AI Agents -- Generative AI for Economic Research

Author/Source: Anton Korinek (University of Virginia / Brookings), August 2025 update to the Journal of Economic Literature article "Generative AI for Economic Research"
Original: https://www.genaiforecon.org/ai-agents.html
Key Ideas
Generative AI has evolved through three paradigms: (1) traditional LLMs (pattern-matching, System 1 thinking), (2) reasoning models (step-by-step System 2 thinking via reinforcement learning), and (3) agentic chatbots (autonomous tool use, planning, and execution).
Traditional LLM capabilities have become commoditized --- differentiation now occurs in reasoning and agentic capabilities.
Reasoning models (GPT-5, Grok-4, Gemini 2.5 Pro, Claude Opus 4.1) now approach or exceed PhD-level performance on scientific benchmarks (GPQA), and have achieved gold-medal performance at the International Mathematical Olympiad.
The basic agent architecture consists of an orchestrator passing prompts and tool lists to a reasoning LLM, which calls external tools (search, browser, code execution, APIs) in a Think-Act-Observe loop.
Deep Research agents use multi-agent architectures to search hundreds of internet sources and compile comprehensive reports in 5-30 minutes, but may confidently cite unreliable sources and sometimes fabricate data.
Coding agents (Claude Code, Codex CLI, Gemini CLI) enable "vibe coding" --- creating software from natural language prompts --- and also serve as powerful code reviewers for existing research codebases.
The article includes a complete working Python example: a FRED data retrieval agent that autonomously selects, fetches, and interprets economic data, plus a LangGraph version demonstrating graph-based agent architecture.
Premium AI subscriptions ($200-300/month) raise concerns about access inequality; open-source alternatives (DeepSeek, Qwen, Kimi-K2) offer near-frontier capabilities at dramatically lower cost.
Summary

Korinek's comprehensive update traces the evolution of generative AI from traditional LLMs through reasoning models to agentic chatbots, mapping each paradigm's strengths onto the seven key research categories he identified in 2023 (ideation, writing, background research, coding, data analysis, math, and promotion). Traditional LLMs dominate language tasks; reasoning models excel at coding and math; agentic chatbots are best for tasks requiring external tool interaction and end-to-end workflows.

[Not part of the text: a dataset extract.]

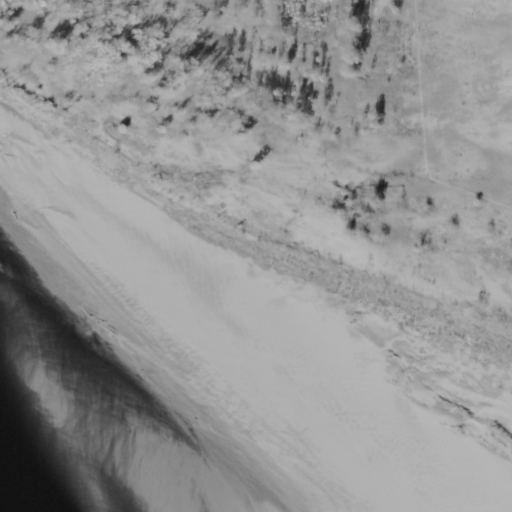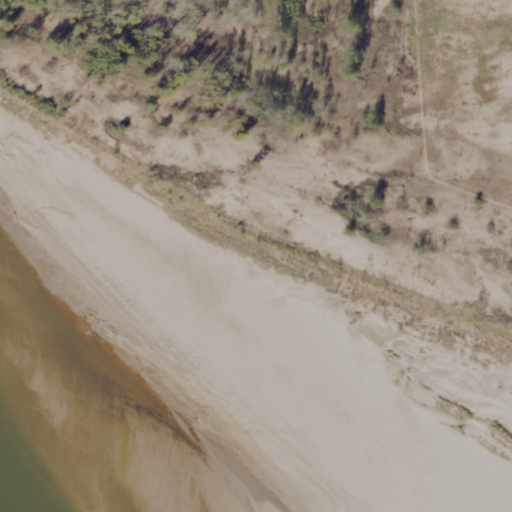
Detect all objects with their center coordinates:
river: (35, 489)
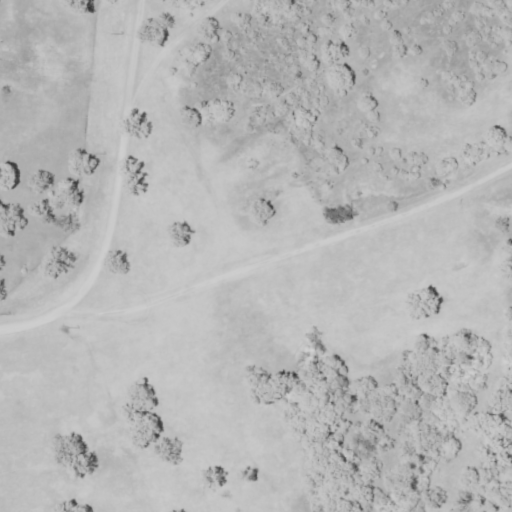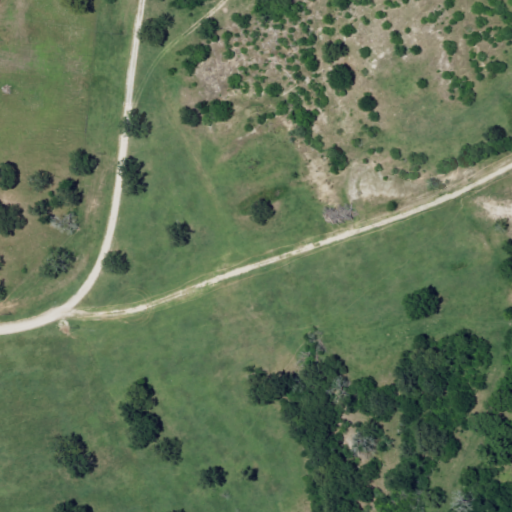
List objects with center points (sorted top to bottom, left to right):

The article provides detailed coverage of the current AI landscape, including benchmark comparisons across leading labs (Google DeepMind, OpenAI, Anthropic, xAI, Meta, DeepSeek, Alibaba). It documents the rise of premium pricing tiers ($200+/month) alongside the democratizing force of open-source models like DeepSeek R1 and Kimi-K2 (100x cheaper per token than proprietary alternatives).

The technical sections are particularly valuable, providing both a clear conceptual framework (the orchestrator-reasoning engine-tools-memory architecture) and hands-on implementation. The FRED agent example demonstrates the Think-Act-Observe-Respond pattern in roughly 100 lines of Python, making agent internals concrete for economists. The LangGraph extension shows how to move from linear scripts to flexible graph-based architectures that support branching, parallel execution, and dynamic strategy adaptation.

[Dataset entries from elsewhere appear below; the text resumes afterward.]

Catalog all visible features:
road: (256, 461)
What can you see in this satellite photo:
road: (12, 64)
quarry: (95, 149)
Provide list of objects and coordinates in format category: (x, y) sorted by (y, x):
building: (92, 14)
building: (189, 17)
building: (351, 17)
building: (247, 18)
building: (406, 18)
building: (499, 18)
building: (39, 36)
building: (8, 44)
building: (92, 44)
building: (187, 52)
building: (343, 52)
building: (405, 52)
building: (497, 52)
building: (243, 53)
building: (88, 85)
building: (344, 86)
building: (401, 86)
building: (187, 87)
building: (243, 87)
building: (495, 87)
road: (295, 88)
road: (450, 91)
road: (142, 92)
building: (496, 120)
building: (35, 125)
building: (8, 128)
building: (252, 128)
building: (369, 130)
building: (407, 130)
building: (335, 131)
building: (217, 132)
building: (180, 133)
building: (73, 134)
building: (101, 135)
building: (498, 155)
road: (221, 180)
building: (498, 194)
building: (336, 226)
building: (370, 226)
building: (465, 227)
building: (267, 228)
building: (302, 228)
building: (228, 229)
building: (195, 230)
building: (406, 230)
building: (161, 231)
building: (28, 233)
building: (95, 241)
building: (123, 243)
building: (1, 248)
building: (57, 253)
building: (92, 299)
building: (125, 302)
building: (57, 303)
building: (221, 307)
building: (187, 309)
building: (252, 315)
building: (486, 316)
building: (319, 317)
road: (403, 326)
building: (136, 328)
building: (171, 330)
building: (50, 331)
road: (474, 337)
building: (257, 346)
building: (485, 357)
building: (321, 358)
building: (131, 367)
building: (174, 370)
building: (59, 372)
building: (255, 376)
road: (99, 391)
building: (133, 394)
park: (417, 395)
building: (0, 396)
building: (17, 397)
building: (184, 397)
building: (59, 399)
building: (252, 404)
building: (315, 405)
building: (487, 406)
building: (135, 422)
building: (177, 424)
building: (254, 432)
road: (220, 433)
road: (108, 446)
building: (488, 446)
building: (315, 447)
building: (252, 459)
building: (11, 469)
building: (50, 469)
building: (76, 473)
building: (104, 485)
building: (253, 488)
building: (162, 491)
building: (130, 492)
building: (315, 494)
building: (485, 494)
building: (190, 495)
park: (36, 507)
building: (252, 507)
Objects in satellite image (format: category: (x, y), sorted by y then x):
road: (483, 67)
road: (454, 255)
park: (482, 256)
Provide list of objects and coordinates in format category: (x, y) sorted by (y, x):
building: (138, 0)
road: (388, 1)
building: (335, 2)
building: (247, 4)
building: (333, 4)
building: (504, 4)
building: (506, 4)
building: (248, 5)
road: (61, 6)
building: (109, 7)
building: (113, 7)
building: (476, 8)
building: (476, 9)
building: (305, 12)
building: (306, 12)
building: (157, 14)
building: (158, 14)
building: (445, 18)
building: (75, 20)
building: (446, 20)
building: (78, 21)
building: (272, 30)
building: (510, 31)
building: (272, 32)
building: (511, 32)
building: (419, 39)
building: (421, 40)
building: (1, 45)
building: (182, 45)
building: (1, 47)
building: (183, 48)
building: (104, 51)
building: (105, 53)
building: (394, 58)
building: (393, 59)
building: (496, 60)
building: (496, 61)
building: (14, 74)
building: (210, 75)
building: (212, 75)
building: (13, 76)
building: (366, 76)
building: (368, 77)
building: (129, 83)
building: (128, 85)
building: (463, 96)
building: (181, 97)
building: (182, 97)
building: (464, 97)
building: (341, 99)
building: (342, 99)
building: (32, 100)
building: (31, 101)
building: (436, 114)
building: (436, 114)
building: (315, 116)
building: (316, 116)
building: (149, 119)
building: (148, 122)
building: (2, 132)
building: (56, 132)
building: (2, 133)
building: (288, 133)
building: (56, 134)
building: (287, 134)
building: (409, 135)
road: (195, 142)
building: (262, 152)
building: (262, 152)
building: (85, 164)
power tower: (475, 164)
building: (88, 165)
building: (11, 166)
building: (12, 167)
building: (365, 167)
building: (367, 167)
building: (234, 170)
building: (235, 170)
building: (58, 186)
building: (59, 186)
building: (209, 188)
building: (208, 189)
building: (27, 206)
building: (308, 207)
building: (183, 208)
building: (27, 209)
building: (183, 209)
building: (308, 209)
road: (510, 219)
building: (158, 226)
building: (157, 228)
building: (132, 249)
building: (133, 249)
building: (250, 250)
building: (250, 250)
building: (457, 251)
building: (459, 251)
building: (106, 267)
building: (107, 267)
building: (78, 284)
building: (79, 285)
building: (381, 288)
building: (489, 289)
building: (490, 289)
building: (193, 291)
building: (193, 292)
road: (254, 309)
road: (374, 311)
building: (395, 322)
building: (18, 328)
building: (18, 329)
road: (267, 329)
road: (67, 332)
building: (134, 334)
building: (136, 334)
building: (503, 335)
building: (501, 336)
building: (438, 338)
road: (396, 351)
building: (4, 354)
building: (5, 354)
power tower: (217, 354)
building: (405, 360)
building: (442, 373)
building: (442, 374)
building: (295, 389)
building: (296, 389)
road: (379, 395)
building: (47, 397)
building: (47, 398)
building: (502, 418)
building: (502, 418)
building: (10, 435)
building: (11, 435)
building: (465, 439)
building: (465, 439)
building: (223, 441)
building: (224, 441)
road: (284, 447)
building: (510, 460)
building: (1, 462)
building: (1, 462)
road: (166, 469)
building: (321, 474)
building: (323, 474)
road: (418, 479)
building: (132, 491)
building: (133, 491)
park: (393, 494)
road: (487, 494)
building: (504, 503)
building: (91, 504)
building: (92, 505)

Korinek concludes that while agents currently function best as research assistants requiring human supervision, the pace of improvement (task complexity doubling every seven months) suggests fully autonomous AI research assistants may be feasible soon. He cautions about brittleness, hallucination risks, and the importance of data security policies based on evidence rather than outdated assumptions.

Relevance to Economics Research

This is the most authoritative and comprehensive academic treatment of AI agents for economists, published as an update to a JEL article. It provides the theoretical framework (three paradigms), practical guidance (which subscriptions to buy, how to handle data security), and hands-on code (FRED agent, LangGraph) that economics researchers need to understand and begin building agent-assisted workflows. The benchmark tables and lab comparisons offer a snapshot of the competitive landscape that informs tool selection decisions.